SystemsGenetics / ACE

Accelerated Computational Engine (ACE) is a GPU-enabled framework to simplify creation of GPU-capable applications
http://SystemsGenetics.github.io/ACE
GNU General Public License v2.0
1 stars 1 forks source link

CUDA Causing Unknown Exception #98

Closed MitchsGreer closed 5 years ago

MitchsGreer commented 5 years ago

There is an issue with CUDA using a nvidia card as the default to run operations, if the correct drivers are not installed, then an unknown acceptation is thrown and the program exits when it tries to access the card. The problem does not arise when the CUDA setting is set to none by the user.

4ctrl-alt-del commented 5 years ago

Hey @bentsherman I don't think this is good behavior for the end user to have the program crash with "unknown exception" if the user's computer doesn't have nvidia corp in it. Can you change the device listing of CUDA to handle the event there is no drivers like OpenCL does?

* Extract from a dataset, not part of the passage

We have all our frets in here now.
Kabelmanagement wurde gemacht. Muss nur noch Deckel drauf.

bentsherman commented 5 years ago

@MitchsGreer Could you provide more context about how you are running your ACE application? Like what system are you using and how did you install your application? Also please provide a log of your error.

@4ctrl-alt-del where does OpenCL handle this case? It seems to me that if the drivers aren't installed then the application would fail immediately because it won't be able to link to the driver libraries.

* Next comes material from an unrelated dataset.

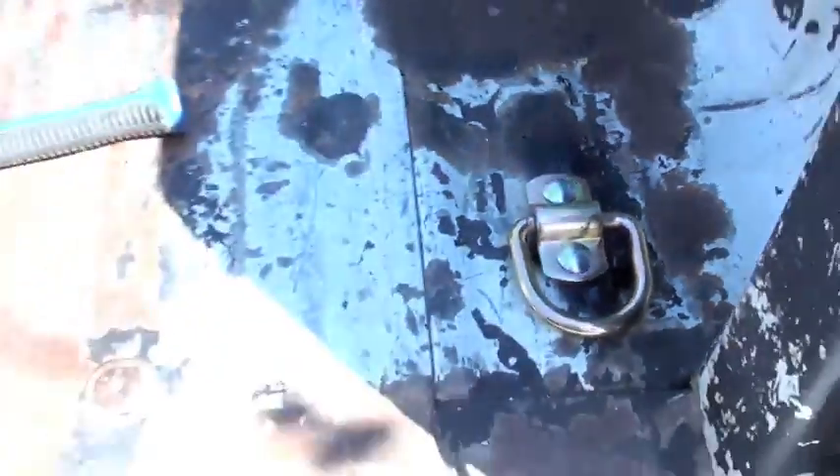Okay, so there's the D-ring we just finished putting in.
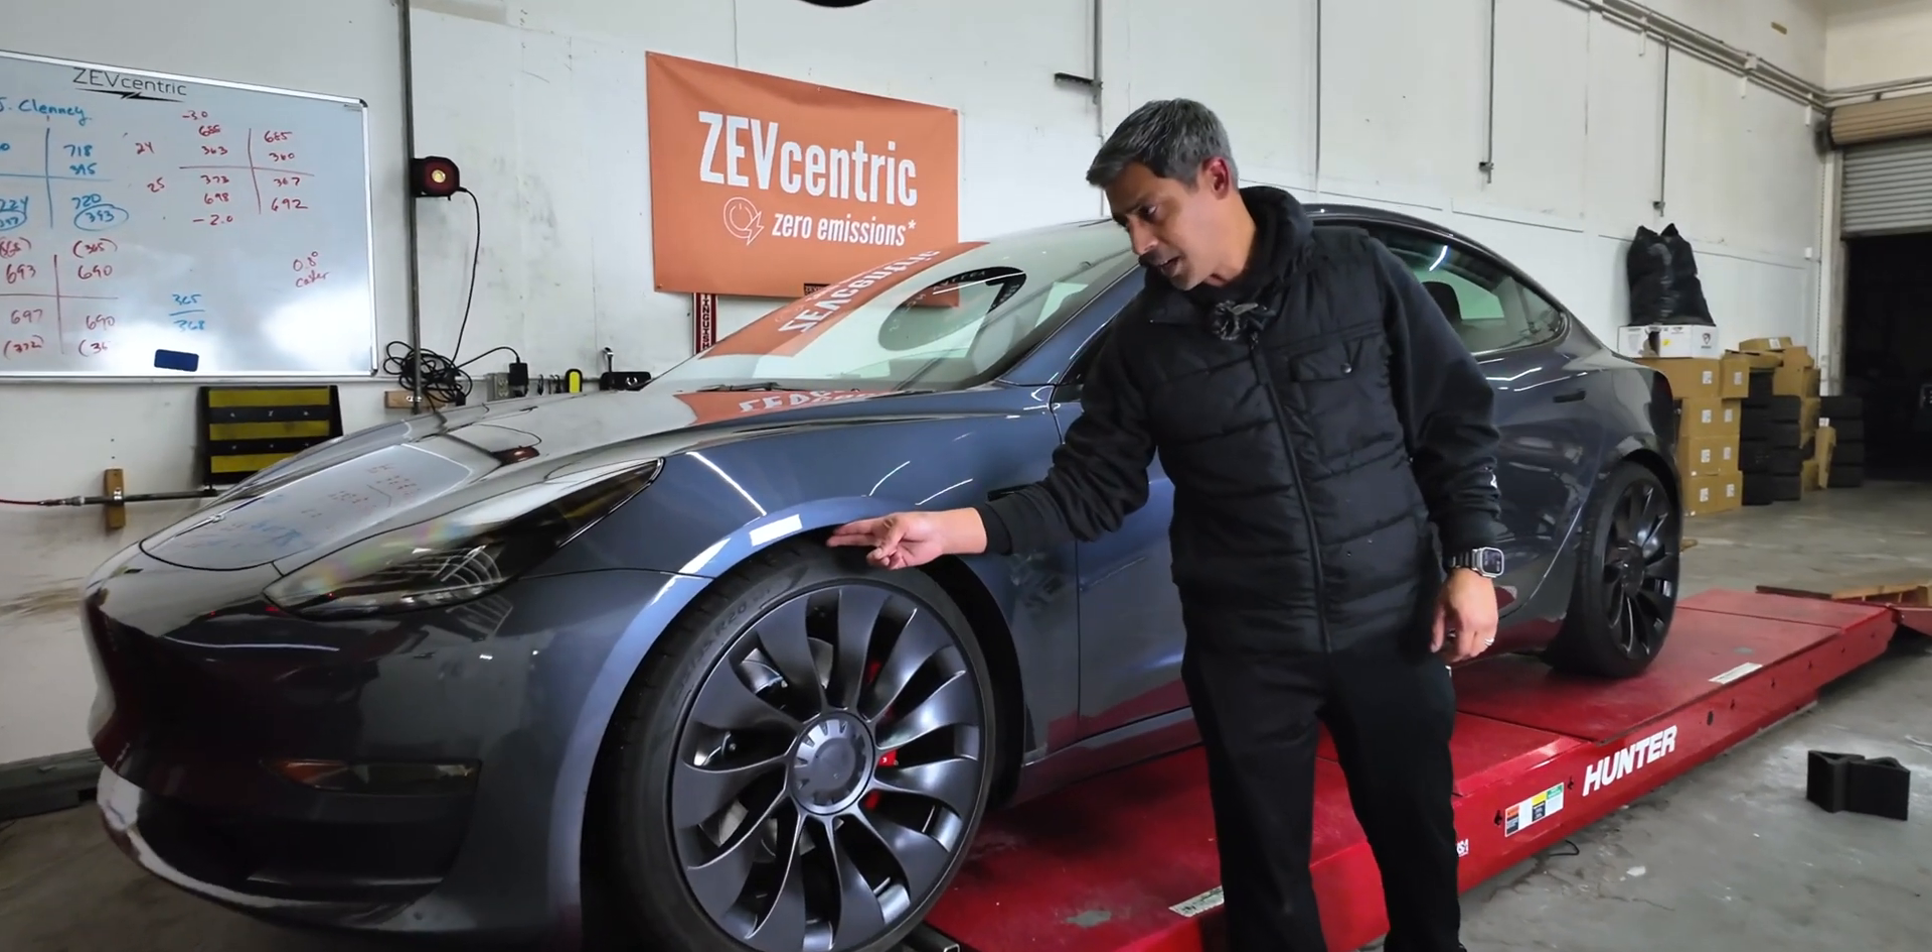All right, check it out. Wheels are on. Car is done.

4ctrl-alt-del commented 5 years ago

@bentsherman What I meant to say is a computer can have an OpenCL library installed without any drivers from any actual implementation because it is open source. Also failing to find a library is a very easy to understand error for the user. The issue that needs to be resolved with CUDA is ACE dying with the only output for the user to decipher being "unknown exception".

MitchsGreer commented 5 years ago

@bentsherman I installed ACE as the docs in KINC would have you do, I'm running on Ubuntu 18.04. I then installed KINC along with dependencies as the docs would have you do. I did not install the NVIDIA drivers, as I am not using CUDA in the analytic I am working on. When I would start the analytic after it ran through the initializing of the inputs and outputs it would crash saying "unknown exception caught". I tried setting the settings for the CUDA device to none and the error no longer appeared when I ran the analytic. I then attempted to set my CUDA device back to 0, as it was to begin with, and I got the exact same error: "Unknown exception caught!\n". It stands to reason that ACE was attempting to initiate some CUDA or talk to the CUDA device in some way, and was not able to, thus throwing an error.

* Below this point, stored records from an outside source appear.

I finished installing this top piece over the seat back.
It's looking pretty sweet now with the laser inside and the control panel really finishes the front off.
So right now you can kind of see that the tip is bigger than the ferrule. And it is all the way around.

bentsherman commented 5 years ago

@MitchsGreer Since ACE uses the CUDA Driver API, it is the driver itself that provides the library headers, so the NVIDIA drivers must be installed. On Ubuntu 18.04 there are a set of packages called nvidia-headless-* which provide a "dummy" CUDA driver API for situations exactly like yours.

Refer to the KINC Dockerfile: https://github.com/SystemsGenetics/KINC/blob/master/docker/Dockerfile#L16

@4ctrl-alt-del I have this case documented for KINC but if you have install docs for ACE you may want to update them accordingly. Basically the user needs to install either the headless NVIDIA driver or the actual NVIDIA driver.

bentsherman commented 5 years ago

@4ctrl-alt-del I also found this issue in the settings code which could be related? Not sure.

CUDA::Device* Settings::cudaDevicePointer() const
{
    // If the device index is out of range then return a null pointer, else return a
    // pointer to the device with the device index.
-   if ( _cudaDevice < 0 || _cudaDevice >= CUDA::Device::get(_cudaDevice)->size() )
+   if ( _cudaDevice < 0 || _cudaDevice >= CUDA::Device::size() )
    {
       return nullptr;
    }
4ctrl-alt-del commented 5 years ago

Good find, that would however not cause an "unknown exception". Looks like that was a strange typo from your original CUDA PR that I missed on the review.

If CUDA libraries are not present wouldn't the program fail at startup saying something like "cannot find libcuda.so" ? Something in CUDA is throwing an unknown exception that doesn't even follow the commonly accepted practice of using std::exception as a base class. I really can't help with this bug because I have zero knowledge of CUDA nor did I add it to ACE. At a bare minimum wherever this object is being thrown it needs to be caught and handled so the user can understand what is happening.

bentsherman commented 5 years ago

@4ctrl-alt-del Yes normally that is the error message that I get, although I think I've gotten the unknown exception message as well. I'm not sure what about @MitchsGreer 's setup is causing the latter rather than the former. But I encounter errors like this on Palmetto from time to time so I will keep an eye out during my KINC testing.

4ctrl-alt-del commented 5 years ago

To resolve this I think I am going to set the cuda default to none.

4ctrl-alt-del commented 5 years ago

Set default CUDA device to none in commit d89fcf9da9faffebb2251687b285f026c6c3217d.